Yatağan Termik Santrali’nde su tahlili yapan iki kurumdan iki ayrı karar çıktı. Santralin atık kül göletinden sızan suların diğer su kaynaklarına karıştığından şüphelenen bölge halkı, su kaynaklarının analiz edilmesini istedi. Bunun için devletin iki ayrı kurumuna başvuruldu. Göletteki suyla ilgili Tarım İl Müdürlüğü tarafından hazırlanan raporda, “tarım ve hayvancılık açısından uygun değildir” denilirken, aynı suyu analiz eden Muğla İl Halk Sağlığı Müdürlüğü ise “insani tüketim amaçlı sular yönetmeliğine uygun” diyerek suyun insanlar tarafından kullanılabileceğini söyledi.
Bir suyla ilgili bu iki rapor ister istemez kafaları karıştırıyor. Devletin kendi kurumlarının birisi “zararı var”, diğeri “zararı yok” diyor. O zaman hangisine güveneceğiz? Hangisi doğru analiz ediyor? Hayvanların içeceği sular daha derin bir tahlilden mi geçiyor? Hayvanlara daha çok özeniliyorken insanlara neden o kadar özenilmiyor? Sorular ardı ardına sıralanıp gidiyor. En küçük bir su tahlilinde bile iki devlet kurumu net bir rapor veremiyor. Devlet kurumlarının yaptığı bu ve diğer bilimsel araştırmalara, analizlere nasıl güveneceğiz? Termik santraller insan sağlığını ve doğayı zehirlerken, yetkililer bu zehirleri insanlara içiriyorlar. Kapitalist sistemde insanın hiçbir değeri yok.

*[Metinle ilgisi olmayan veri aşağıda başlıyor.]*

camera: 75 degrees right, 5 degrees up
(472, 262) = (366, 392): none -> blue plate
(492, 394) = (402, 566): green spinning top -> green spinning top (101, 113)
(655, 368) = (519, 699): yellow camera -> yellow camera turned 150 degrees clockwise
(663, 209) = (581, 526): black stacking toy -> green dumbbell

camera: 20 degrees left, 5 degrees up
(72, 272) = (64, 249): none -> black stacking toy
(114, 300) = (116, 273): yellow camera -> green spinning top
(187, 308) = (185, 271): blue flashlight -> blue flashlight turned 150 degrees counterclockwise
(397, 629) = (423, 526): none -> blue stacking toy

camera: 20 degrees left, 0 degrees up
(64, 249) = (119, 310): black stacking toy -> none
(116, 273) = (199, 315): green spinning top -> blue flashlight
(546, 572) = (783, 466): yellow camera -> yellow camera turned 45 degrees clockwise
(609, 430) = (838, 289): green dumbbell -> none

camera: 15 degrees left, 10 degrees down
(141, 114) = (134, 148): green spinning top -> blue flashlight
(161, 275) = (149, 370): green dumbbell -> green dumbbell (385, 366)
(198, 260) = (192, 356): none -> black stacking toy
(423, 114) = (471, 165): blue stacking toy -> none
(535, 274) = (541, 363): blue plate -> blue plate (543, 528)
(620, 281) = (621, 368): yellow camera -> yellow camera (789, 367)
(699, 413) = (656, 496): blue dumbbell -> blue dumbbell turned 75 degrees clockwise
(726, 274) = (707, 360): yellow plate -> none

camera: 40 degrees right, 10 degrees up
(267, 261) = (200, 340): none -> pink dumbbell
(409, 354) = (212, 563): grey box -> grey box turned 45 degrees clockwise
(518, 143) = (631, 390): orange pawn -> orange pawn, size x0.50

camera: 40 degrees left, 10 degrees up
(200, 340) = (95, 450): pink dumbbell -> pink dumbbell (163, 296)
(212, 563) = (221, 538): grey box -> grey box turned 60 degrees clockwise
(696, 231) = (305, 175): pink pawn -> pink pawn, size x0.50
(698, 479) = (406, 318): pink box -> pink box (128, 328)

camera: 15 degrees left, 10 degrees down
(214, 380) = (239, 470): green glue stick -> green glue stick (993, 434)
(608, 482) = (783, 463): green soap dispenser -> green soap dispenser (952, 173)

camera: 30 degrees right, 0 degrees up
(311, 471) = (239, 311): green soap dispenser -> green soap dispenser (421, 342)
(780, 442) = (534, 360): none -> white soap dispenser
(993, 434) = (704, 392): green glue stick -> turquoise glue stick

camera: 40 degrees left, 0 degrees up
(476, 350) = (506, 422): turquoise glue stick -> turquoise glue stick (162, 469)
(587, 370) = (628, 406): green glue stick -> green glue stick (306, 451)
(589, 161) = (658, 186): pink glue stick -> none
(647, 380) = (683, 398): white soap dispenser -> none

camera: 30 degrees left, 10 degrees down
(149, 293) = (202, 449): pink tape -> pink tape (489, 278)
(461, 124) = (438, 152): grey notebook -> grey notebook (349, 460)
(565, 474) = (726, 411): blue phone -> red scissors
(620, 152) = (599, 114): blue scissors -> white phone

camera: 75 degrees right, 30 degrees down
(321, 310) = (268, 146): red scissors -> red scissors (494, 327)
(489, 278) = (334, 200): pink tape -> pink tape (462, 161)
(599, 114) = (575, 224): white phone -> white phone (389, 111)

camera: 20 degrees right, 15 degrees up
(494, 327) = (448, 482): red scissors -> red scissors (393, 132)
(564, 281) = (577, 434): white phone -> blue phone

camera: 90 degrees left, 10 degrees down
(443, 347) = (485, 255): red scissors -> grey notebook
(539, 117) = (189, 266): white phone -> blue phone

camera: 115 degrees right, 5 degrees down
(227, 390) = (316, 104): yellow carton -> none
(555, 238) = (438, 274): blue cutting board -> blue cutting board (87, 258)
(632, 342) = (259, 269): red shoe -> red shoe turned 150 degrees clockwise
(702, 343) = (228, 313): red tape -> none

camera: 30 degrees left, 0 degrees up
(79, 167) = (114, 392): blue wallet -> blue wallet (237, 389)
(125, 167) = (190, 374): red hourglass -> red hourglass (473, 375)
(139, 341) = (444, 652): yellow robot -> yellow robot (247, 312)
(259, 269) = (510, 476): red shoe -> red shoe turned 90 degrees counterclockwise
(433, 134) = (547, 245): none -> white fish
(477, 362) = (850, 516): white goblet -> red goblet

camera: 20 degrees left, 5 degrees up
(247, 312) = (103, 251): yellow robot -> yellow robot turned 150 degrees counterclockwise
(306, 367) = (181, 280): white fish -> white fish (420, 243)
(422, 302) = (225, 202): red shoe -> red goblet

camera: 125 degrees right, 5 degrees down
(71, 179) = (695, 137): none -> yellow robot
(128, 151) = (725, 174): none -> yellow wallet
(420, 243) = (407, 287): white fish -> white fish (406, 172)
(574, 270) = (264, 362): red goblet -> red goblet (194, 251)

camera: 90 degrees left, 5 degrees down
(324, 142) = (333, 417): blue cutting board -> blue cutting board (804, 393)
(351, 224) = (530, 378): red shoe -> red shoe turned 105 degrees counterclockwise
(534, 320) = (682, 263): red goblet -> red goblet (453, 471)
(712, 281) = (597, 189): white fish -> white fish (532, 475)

Yatağan Termik Santrali kurulduğu günden bu yana bölgede hem hava kirliliğine hem de su kirliliğine neden olarak âdete ölüm saçıyor. Yatağan ilçesinde yaşayan birçok insan solunum yolları ve akciğer rahatsızlıkları nedeniyle hasta durumda. Her evden bir kişi kanser hastası ve ölenlerin yüzde 90’ı kanserden ölüyor. Çocukların yüzde 95’inin kanındaki kurşun oranı normalin üzerinde çıkıyor. Sadece bölge halkı değil, santralde çalışan işçiler de aynı hastalıklarla karşı karşıyalar. Tüm bunlara baktığımızda aslında kül göletinden sızan suların nelere yol açtığı ortaya çıkıyor.
Termik santraller, atıkları insanların hayatlarını karartmadan kapatılmalıdır. Sadece Yatağan Termik Santrali değil, tüm termik santraller ölüm saçıyor. Santraller doğru düzgün denetlenmiyor. Patronlar kendi kârları için santrallere ilişkin gerekli önlemleri almıyorlar. Onlar için kâr getirmeyen her şey yok edilebilir. Kâr getiren ne varsa zararı yok sayılabilir. Gittikçe çürüyen kapitalizm kendisiyle birlikte bizi de çürütmeden onu yıkmalıyız.